Scary Stories To Tell in the Dark, by Alvin Schwartz, has been a fixture since the early eighties. I was a bit too old for Scholastic at the time, but my daughter had a copy that I read recently. I heard about the 2019 film before it came out (and I’m having trouble believing it was all the way back before the pandemic). It’s more of a Halloween movie and since it features young actors it had translated to a “kids’ movie” in my head. I suppose the PG-13 rating contributed to that. Sill, it turns out that it’s a proper horror film, but not too scary. The story is partially by Guillermo del Toro, so I had some idea of what to expect. I’m glad I watched it, even though the right season is still months away. Therapy is welcome any time of year.
Anthology films often don’t work well, and this one manages to avoid that by constructing an overarching narrative. The teens, visiting a haunted house on Halloween night, find a book by a hidden family member who’d hanged herself but who was rumored to tell stories to those who ask. The book, written in blood, writes new stories featuring each of the kids, telling their bizarre deaths. Since there are six main kids there are six main subplots and some of them are quite effective. Scarecrows aren’t like the kind you find in Oz. And two of the good kids end up missing while this is played off against the Vietnam War (it’s set in 1968). One of the characters has been drafted and is being shipped off to the war as the film ends. Since the final girls (there are two) are committed to finding the lost kids, a sequel seems inevitable.

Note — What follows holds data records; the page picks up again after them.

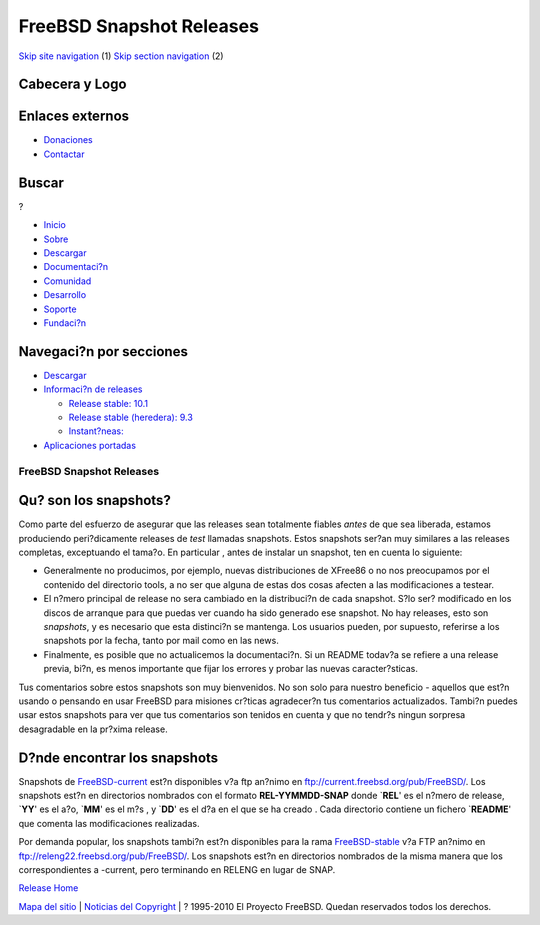 =========================
FreeBSD Snapshot Releases
=========================

.. raw:: html

   <div id="containerwrap">

.. raw:: html

   <div id="container">

`Skip site navigation <#content>`__ (1) `Skip section
navigation <#contentwrap>`__ (2)

.. raw:: html

   <div id="headercontainer">

.. raw:: html

   <div id="header">

Cabecera y Logo
---------------

.. raw:: html

   <div id="headerlogoleft">

|FreeBSD|

.. raw:: html

   </div>

.. raw:: html

   <div id="headerlogoright">

Enlaces externos
----------------

.. raw:: html

   <div id="SEARCHNAV">

-  `Donaciones <../../donations/>`__
-  `Contactar <../mailto.html>`__

.. raw:: html

   </div>

.. raw:: html

   <div id="SEARCH">

.. raw:: html

   <div>

Buscar
------

.. raw:: html

   <div>

?

.. raw:: html

   </div>

.. raw:: html

   </div>

.. raw:: html

   </div>

.. raw:: html

   </div>

.. raw:: html

   </div>

.. raw:: html

   <div id="topnav">

-  `Inicio <../>`__
-  `Sobre <../about.html>`__
-  `Descargar <../where.html>`__
-  `Documentaci?n <../docs.html>`__
-  `Comunidad <../community.html>`__
-  `Desarrollo <../projects/index.html>`__
-  `Soporte <../support.html>`__
-  `Fundaci?n <http://www.freebsdfoundation.org/>`__

.. raw:: html

   </div>

.. raw:: html

   </div>

.. raw:: html

   <div id="content">

.. raw:: html

   <div id="sidewrap">

.. raw:: html

   <div id="sidenav">

Navegaci?n por secciones
------------------------

-  `Descargar <../where.html>`__
-  `Informaci?n de releases <../../releases/>`__

   -  `Release stable: 10.1 <../../releases/10.1R/announce.html>`__
   -  `Release stable (heredera):
      9.3 <../../releases/9.3R/announce.html>`__
   -  `Instant?neas: <../../snapshots/>`__

-  `Aplicaciones portadas <../../ports/>`__

.. raw:: html

   </div>

.. raw:: html

   </div>

.. raw:: html

   <div id="contentwrap">

FreeBSD Snapshot Releases
=========================

Qu? son los snapshots?
----------------------

Como parte del esfuerzo de asegurar que las releases sean totalmente
fiables *antes* de que sea liberada, estamos produciendo peri?dicamente
releases de *test* llamadas snapshots. Estos snapshots ser?an muy
similares a las releases completas, exceptuando el tama?o. En particular
, antes de instalar un snapshot, ten en cuenta lo siguiente:

-  Generalmente no producimos, por ejemplo, nuevas distribuciones de
   XFree86 o no nos preocupamos por el contenido del directorio tools, a
   no ser que alguna de estas dos cosas afecten a las modificaciones a
   testear.
-  El n?mero principal de release no sera cambiado en la distribuci?n de
   cada snapshot. S?lo ser? modificado en los discos de arranque para
   que puedas ver cuando ha sido generado ese snapshot. No hay releases,
   esto son *snapshots*, y es necesario que esta distinci?n se mantenga.
   Los usuarios pueden, por supuesto, referirse a los snapshots por la
   fecha, tanto por mail como en las news.
-  Finalmente, es posible que no actualicemos la documentaci?n. Si un
   README todav?a se refiere a una release previa, bi?n, es menos
   importante que fijar los errores y probar las nuevas caracter?sticas.

Tus comentarios sobre estos snapshots son muy bienvenidos. No son solo
para nuestro beneficio - aquellos que est?n usando o pensando en usar
FreeBSD para misiones cr?ticas agradecer?n tus comentarios actualizados.
Tambi?n puedes usar estos snapshots para ver que tus comentarios son
tenidos en cuenta y que no tendr?s ningun sorpresa desagradable en la
pr?xima release.

D?nde encontrar los snapshots
-----------------------------

Snapshots de
`FreeBSD-current <../../handbook/cutting-edge.html#CURRENT>`__ est?n
disponibles v?a ftp an?nimo en ftp://current.freebsd.org/pub/FreeBSD/.
Los snapshots est?n en directorios nombrados con el formato
**REL-YYMMDD-SNAP** donde \`\ **REL**' es el n?mero de release,
\`\ **YY**' es el a?o, \`\ **MM**' es el m?s , y \`\ **DD**' es el d?a
en el que se ha creado . Cada directorio contiene un fichero
\`\ **README**' que comenta las modificaciones realizadas.

Por demanda popular, los snapshots tambi?n est?n disponibles para la
rama `FreeBSD-stable <../../handbook/stable.html>`__ v?a FTP an?nimo en
ftp://releng22.freebsd.org/pub/FreeBSD/. Los snapshots est?n en
directorios nombrados de la misma manera que los correspondientes a
-current, pero terminando en RELENG en lugar de SNAP.

`Release Home <index.html>`__

.. raw:: html

   </div>

.. raw:: html

   </div>

.. raw:: html

   <div id="footer">

`Mapa del sitio <../search/index-site.html>`__ \| `Noticias del
Copyright <../copyright/>`__ \| ? 1995-2010 El Proyecto FreeBSD. Quedan
reservados todos los derechos.

.. raw:: html

   </div>

.. raw:: html

   </div>

.. raw:: html

   </div>

.. |FreeBSD| image:: ../../layout/images/logo-red.png
   :target: ..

The setting of fictional Mill Valley is a Pennsylvania town, and it’s nice to see my home state getting some attention outside M. Night Shyamalan movies. I’ve always felt there was more creepy potential here than has been explored. And autumn is generally beautiful in the commonwealth. Although I watched the movie out of season (while it was free to do so on Amazon Prime), it has landed on my list of films to watch in October. It manages to get that feel right and I know that come the autumn I’ll have a hankering for that sensation. It’s not really that scary, but it manages to be worth an adult’s time and attention. And it makes me want to read the book again. And horror can work for therapy, even when it’s starting to get hot outside.